■ WHAT TO PRODUCE
Quote the lines below word for word, omitting the picture.

■ DATA SUPPLIED
================

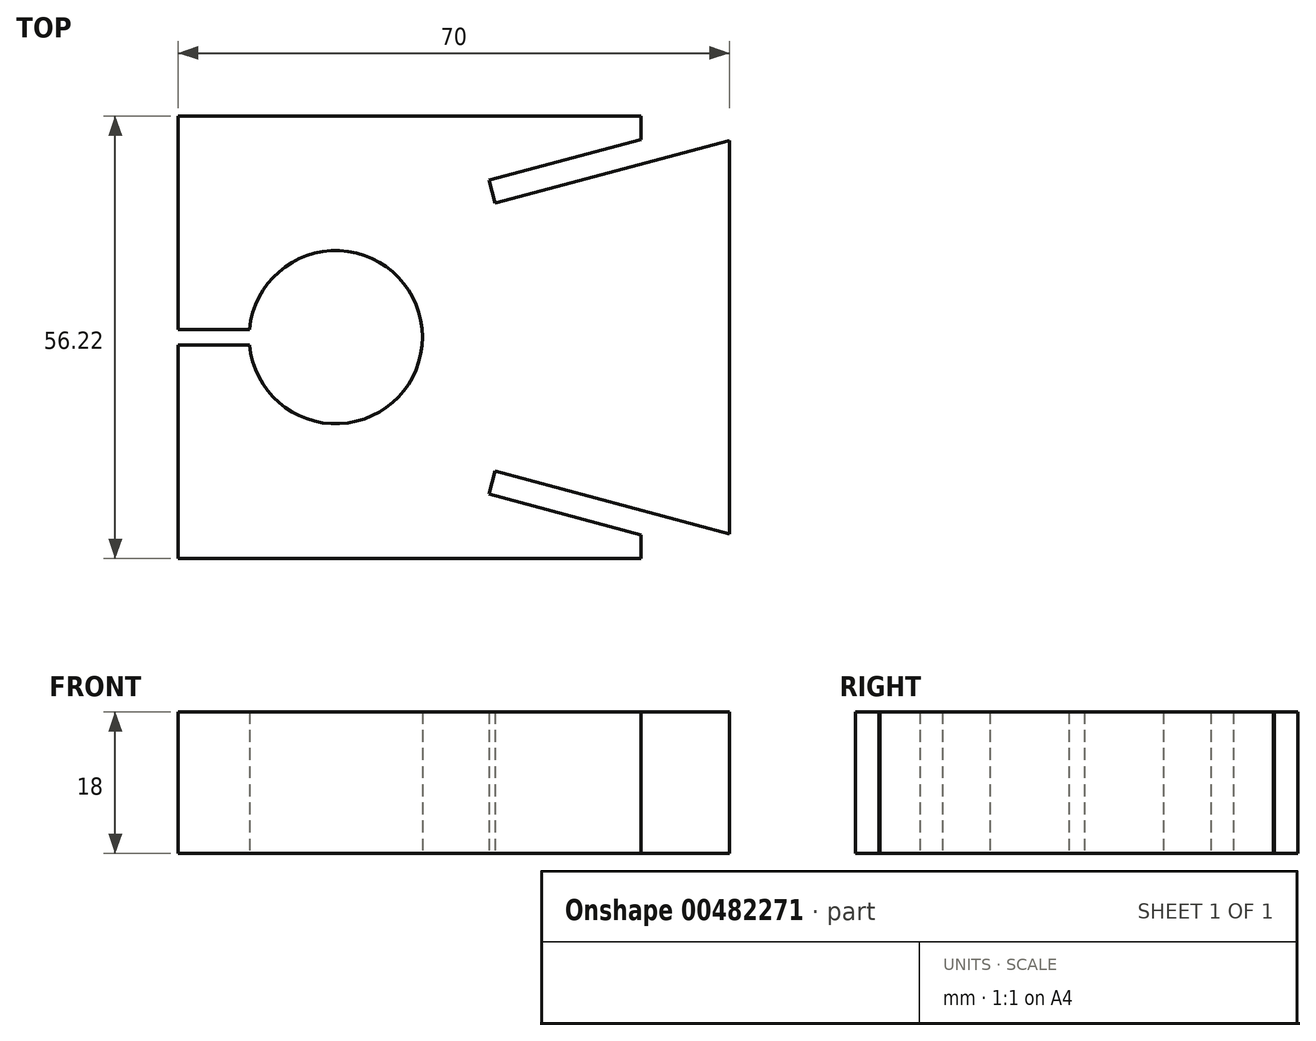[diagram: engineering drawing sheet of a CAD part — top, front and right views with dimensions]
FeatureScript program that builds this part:
annotation { "Feature Type Name" : "Feature", "Feature Type Description" : "" }
export const myFeature = defineFeature(function(context is Context, id is Id, definition is map)
    precondition{}
    {
        {
            var Q0;
            Q0=qCreatedBy(makeId("Top.planeOp"),FACE);
            var sketch = newSketch(context, id + "F0", { "sketchPlane" : qUnion([Q0])});
            skLineSegment(sketch, "E0", {"start": v(-70, 1) * mm, "end": v(-70, 28.1) * mm});
            skLineSegment(sketch, "E1", {"start": v(-70, 28.1) * mm, "end": v(-11.2, 28.1) * mm});
            skLineSegment(sketch, "E2", {"start": v(-11.2, 25.1) * mm, "end": v(-30.51, 19.93) * mm});
            skLineSegment(sketch, "E3", {"start": v(-30.51, 19.93) * mm, "end": v(-29.74, 17.03) * mm});
            skLineSegment(sketch, "E4", {"start": v(-29.74, 17.03) * mm, "end": v(0, 25) * mm});
            skLineSegment(sketch, "E5", {"start": v(0, 25) * mm, "end": v(0, 0) * mm});
            skLineSegment(sketch, "E6.MirrorCS", {"start": v(0, -25) * mm, "end": v(0, 0) * mm});
            skLineSegment(sketch, "E7.MirrorCS", {"start": v(-70, -1) * mm, "end": v(-70, -28.1) * mm});
            skLineSegment(sketch, "E8.MirrorCS", {"start": v(-29.74, -17.03) * mm, "end": v(0, -25) * mm});
            skLineSegment(sketch, "E9.MirrorCS", {"start": v(-70, -28.1) * mm, "end": v(-11.2, -28.1) * mm});
            skLineSegment(sketch, "E10.MirrorCS", {"start": v(-30.51, -19.93) * mm, "end": v(-29.74, -17.03) * mm});
            skLineSegment(sketch, "E11.MirrorCS", {"start": v(-11.2, -25.1) * mm, "end": v(-30.51, -19.93) * mm});
            skLineSegment(sketch, "E12", {"start": v(-11.2, 28.1) * mm, "end": v(-11.2, 25.1) * mm});
            skPoint(sketch, "E13.orphan", {"position": v(0, 28.1) * mm});
            skLineSegment(sketch, "E14.trimOffspring", {"start": v(-11.2, -25.1) * mm, "end": v(-11.2, -28.1) * mm});
            skPoint(sketch, "E15.orphan", {"position": v(0, -28.1) * mm});
            skArc(sketch, "E16", {"start": v(-60.95, -1) * mm, "mid": v(-39, 0) * mm, "end": v(-60.95, 1) * mm});
            skLineSegment(sketch, "E17.bottom", {"start": v(-60.95, 1) * mm, "end": v(-70, 1) * mm});
            skLineSegment(sketch, "E17.top", {"start": v(-60.95, -1) * mm, "end": v(-70, -1) * mm});
            skPoint(sketch, "E17.middle", {"position": v(-70, 0) * mm});
            skPoint(sketch, "E17.right.end.orphan", {"position": v(-79.05, -1) * mm});
            skPoint(sketch, "E17.right.start.orphan", {"position": v(-79.05, 1) * mm});
            skSolve(sketch);
        }
        {
            var Q0;
            Q0 = qSketchRegion(id + "F0", true);
            extrude(context, id + "F1", {"entities" : qUnion([Q0]), "depth" : 18 * mm});
        }
    });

================

■ EXERCISE RESULT
[diagram: engineering drawing sheet of a CAD part — top, front and right views with dimensions]
FeatureScript program that builds this part:
annotation { "Feature Type Name" : "Feature", "Feature Type Description" : "" }
export const myFeature = defineFeature(function(context is Context, id is Id, definition is map)
    precondition{}
    {
        {
            var Q0;
            Q0=qCreatedBy(makeId("Top.planeOp"),FACE);
            var sketch = newSketch(context, id + "F0", { "sketchPlane" : qUnion([Q0])});
            skLineSegment(sketch, "E0", {"start": v(-70, 1) * mm, "end": v(-70, 28.1) * mm});
            skLineSegment(sketch, "E1", {"start": v(-70, 28.1) * mm, "end": v(-11.2, 28.1) * mm});
            skLineSegment(sketch, "E2", {"start": v(-11.2, 25.1) * mm, "end": v(-30.51, 19.93) * mm});
            skLineSegment(sketch, "E3", {"start": v(-30.51, 19.93) * mm, "end": v(-29.74, 17.03) * mm});
            skLineSegment(sketch, "E4", {"start": v(-29.74, 17.03) * mm, "end": v(0, 25) * mm});
            skLineSegment(sketch, "E5", {"start": v(0, 25) * mm, "end": v(0, 0) * mm});
            skLineSegment(sketch, "E6.MirrorCS", {"start": v(0, -25) * mm, "end": v(0, 0) * mm});
            skLineSegment(sketch, "E7.MirrorCS", {"start": v(-70, -1) * mm, "end": v(-70, -28.1) * mm});
            skLineSegment(sketch, "E8.MirrorCS", {"start": v(-29.74, -17.03) * mm, "end": v(0, -25) * mm});
            skLineSegment(sketch, "E9.MirrorCS", {"start": v(-70, -28.1) * mm, "end": v(-11.2, -28.1) * mm});
            skLineSegment(sketch, "E10.MirrorCS", {"start": v(-30.51, -19.93) * mm, "end": v(-29.74, -17.03) * mm});
            skLineSegment(sketch, "E11.MirrorCS", {"start": v(-11.2, -25.1) * mm, "end": v(-30.51, -19.93) * mm});
            skLineSegment(sketch, "E12", {"start": v(-11.2, 28.1) * mm, "end": v(-11.2, 25.1) * mm});
            skPoint(sketch, "E13.orphan", {"position": v(0, 28.1) * mm});
            skLineSegment(sketch, "E14.trimOffspring", {"start": v(-11.2, -25.1) * mm, "end": v(-11.2, -28.1) * mm});
            skPoint(sketch, "E15.orphan", {"position": v(0, -28.1) * mm});
            skArc(sketch, "E16", {"start": v(-60.95, -1) * mm, "mid": v(-39, 0) * mm, "end": v(-60.95, 1) * mm});
            skLineSegment(sketch, "E17.bottom", {"start": v(-60.95, 1) * mm, "end": v(-70, 1) * mm});
            skLineSegment(sketch, "E17.top", {"start": v(-60.95, -1) * mm, "end": v(-70, -1) * mm});
            skPoint(sketch, "E17.middle", {"position": v(-70, 0) * mm});
            skPoint(sketch, "E17.right.end.orphan", {"position": v(-79.05, -1) * mm});
            skPoint(sketch, "E17.right.start.orphan", {"position": v(-79.05, 1) * mm});
            skSolve(sketch);
        }
        {
            var Q0;
            Q0 = qSketchRegion(id + "F0", true);
            extrude(context, id + "F1", {"entities" : qUnion([Q0]), "depth" : 18 * mm});
        }
    });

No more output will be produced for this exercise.